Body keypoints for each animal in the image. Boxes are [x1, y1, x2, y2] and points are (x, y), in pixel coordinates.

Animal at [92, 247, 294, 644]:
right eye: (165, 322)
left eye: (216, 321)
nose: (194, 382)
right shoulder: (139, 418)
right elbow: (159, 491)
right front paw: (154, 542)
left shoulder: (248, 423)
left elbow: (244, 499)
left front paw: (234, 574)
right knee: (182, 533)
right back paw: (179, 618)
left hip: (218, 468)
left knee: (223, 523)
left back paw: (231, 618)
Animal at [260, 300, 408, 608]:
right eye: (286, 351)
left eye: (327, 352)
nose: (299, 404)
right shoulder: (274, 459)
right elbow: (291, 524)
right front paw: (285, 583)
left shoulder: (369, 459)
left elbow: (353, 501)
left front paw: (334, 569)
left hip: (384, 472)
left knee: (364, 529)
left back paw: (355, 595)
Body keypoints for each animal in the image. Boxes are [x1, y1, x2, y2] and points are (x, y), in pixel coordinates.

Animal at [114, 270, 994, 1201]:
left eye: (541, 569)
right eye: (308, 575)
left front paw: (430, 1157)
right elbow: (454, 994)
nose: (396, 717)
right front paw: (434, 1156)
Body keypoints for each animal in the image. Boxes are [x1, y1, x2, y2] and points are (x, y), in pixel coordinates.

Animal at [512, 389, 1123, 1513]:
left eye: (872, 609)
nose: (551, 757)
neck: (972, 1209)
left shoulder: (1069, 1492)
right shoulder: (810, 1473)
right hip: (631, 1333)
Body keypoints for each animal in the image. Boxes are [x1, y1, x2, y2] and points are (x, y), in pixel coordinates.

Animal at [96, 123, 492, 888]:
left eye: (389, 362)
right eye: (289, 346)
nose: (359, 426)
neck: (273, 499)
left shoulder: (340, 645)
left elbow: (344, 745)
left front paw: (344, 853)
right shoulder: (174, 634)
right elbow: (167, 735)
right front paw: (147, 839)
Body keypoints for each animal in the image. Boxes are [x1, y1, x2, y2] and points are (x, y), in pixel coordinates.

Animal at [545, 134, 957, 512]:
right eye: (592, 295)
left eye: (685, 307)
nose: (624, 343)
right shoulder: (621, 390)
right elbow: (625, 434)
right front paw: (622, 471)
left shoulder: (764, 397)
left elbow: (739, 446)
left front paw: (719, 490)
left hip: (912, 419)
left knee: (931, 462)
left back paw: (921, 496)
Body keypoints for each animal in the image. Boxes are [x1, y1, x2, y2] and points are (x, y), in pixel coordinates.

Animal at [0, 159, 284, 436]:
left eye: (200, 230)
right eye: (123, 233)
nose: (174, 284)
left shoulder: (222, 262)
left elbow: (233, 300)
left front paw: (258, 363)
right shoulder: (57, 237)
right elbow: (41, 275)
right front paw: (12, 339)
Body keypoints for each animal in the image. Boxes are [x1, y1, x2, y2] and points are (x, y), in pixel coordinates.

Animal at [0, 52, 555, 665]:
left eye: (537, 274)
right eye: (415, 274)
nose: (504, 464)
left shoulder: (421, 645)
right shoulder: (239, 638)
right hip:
☆ ☆ ☆ ☆ ☆ ☆ ☆
▶ PROBLEM TO WORK ON: From the line that contains "left shoulder: (222, 262)" down to the last line of the listing above, repeat each line exactly, and include nothing else.

▶ SOLVED PROBLEM:
left shoulder: (222, 262)
left elbow: (233, 300)
left front paw: (258, 363)
right shoulder: (57, 237)
right elbow: (41, 275)
right front paw: (12, 339)
Body keypoints for each animal in the image. Boxes are [x1, y1, x2, y2] and points are (x, y), in pixel coordinates.

Animal at [0, 52, 555, 665]:
left eye: (537, 274)
right eye: (415, 274)
nose: (504, 464)
left shoulder: (421, 645)
right shoulder: (239, 638)
right hip:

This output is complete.